Records for the exercise
- Opening Delimiter -

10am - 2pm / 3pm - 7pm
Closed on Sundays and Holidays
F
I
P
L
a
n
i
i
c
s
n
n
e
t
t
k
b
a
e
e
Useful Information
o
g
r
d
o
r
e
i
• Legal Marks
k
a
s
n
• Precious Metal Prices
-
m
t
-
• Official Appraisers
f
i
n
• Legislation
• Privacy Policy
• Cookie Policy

- Closing Delimiter -
- Opening Delimiter -

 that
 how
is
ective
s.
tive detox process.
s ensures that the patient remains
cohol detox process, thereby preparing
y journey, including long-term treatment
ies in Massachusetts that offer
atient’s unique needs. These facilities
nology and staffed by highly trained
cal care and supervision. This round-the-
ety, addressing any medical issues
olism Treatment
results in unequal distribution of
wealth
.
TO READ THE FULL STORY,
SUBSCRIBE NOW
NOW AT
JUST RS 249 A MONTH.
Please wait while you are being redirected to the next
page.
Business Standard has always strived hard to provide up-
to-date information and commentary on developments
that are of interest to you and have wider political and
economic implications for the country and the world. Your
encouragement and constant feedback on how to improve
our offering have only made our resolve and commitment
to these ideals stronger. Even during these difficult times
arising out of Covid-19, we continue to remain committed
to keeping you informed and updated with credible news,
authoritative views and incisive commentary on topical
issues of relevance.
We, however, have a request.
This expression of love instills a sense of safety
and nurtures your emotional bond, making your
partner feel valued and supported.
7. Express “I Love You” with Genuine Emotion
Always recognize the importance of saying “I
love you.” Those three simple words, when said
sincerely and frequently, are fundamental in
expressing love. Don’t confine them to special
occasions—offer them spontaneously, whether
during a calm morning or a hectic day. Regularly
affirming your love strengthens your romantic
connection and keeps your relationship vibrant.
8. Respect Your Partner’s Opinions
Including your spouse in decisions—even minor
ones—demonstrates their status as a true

- Closing Delimiter -

The problem
From the items above, pull out each line containing the string "that".

Result below
 that
s ensures that the patient remains
ies in Massachusetts that offer
that are of interest to you and have wider political and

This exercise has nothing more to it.